Top of Information shown
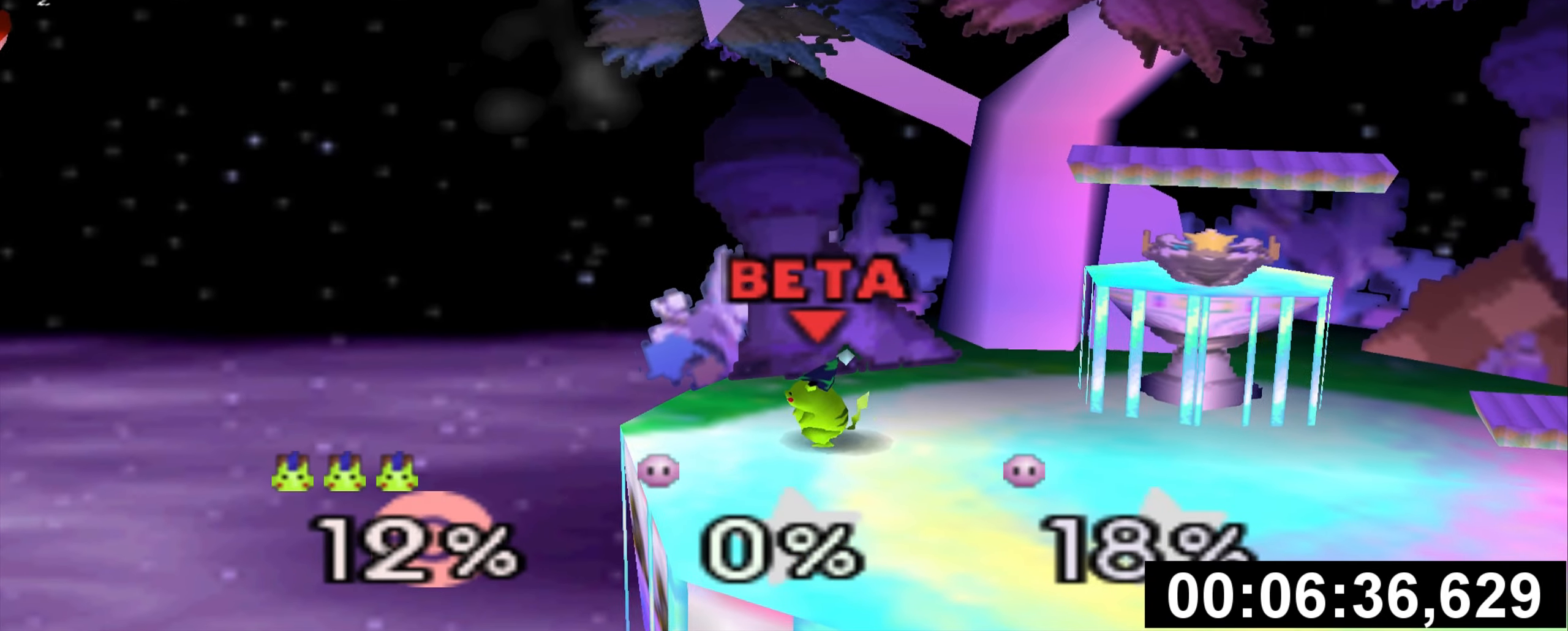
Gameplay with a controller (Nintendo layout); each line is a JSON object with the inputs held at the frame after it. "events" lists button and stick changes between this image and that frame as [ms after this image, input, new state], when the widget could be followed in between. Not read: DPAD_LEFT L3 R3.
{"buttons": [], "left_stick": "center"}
Bottom of Information shown
Top of Information shown
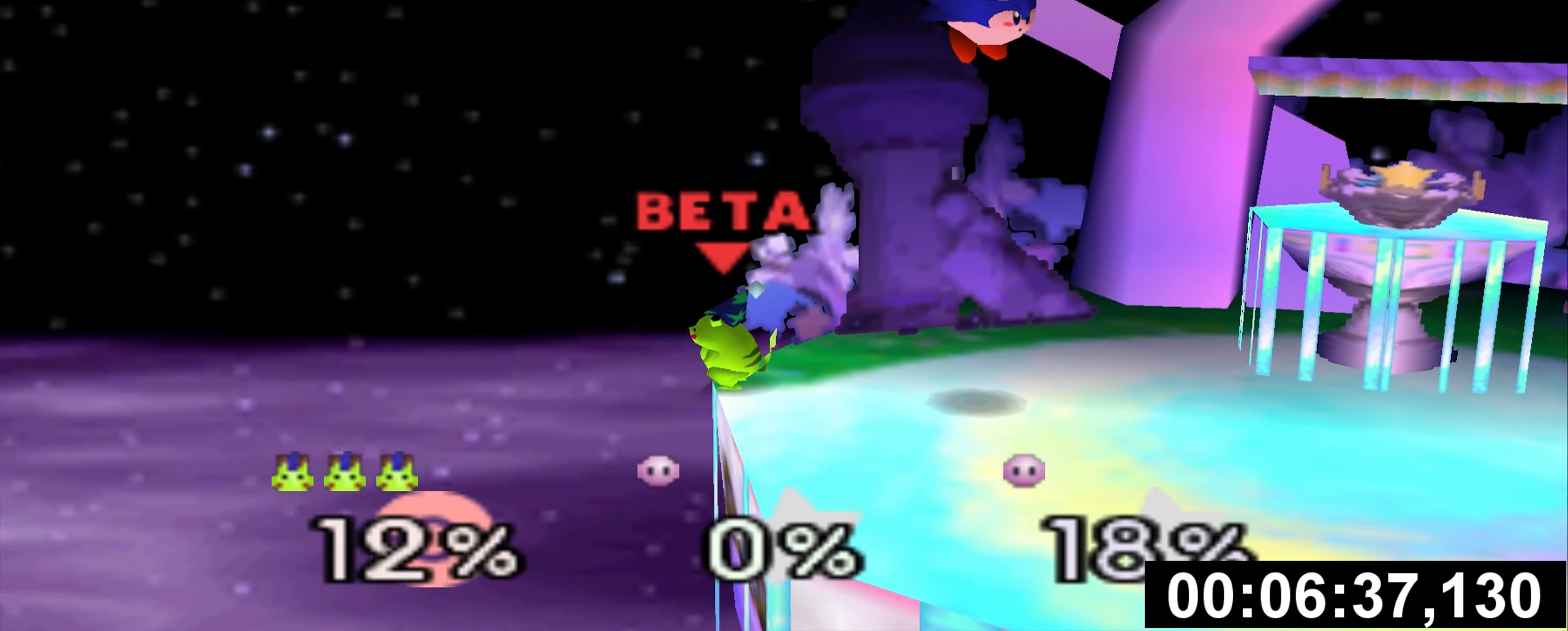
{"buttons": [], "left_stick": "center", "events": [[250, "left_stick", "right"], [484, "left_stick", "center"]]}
Bottom of Information shown
- **Work to complete**: Only lines containing the string "center" are needed. Pull each of them out of the records above.

- **Answer space**:
{"buttons": [], "left_stick": "center"}
{"buttons": [], "left_stick": "center", "events": [[250, "left_stick", "right"], [484, "left_stick", "center"]]}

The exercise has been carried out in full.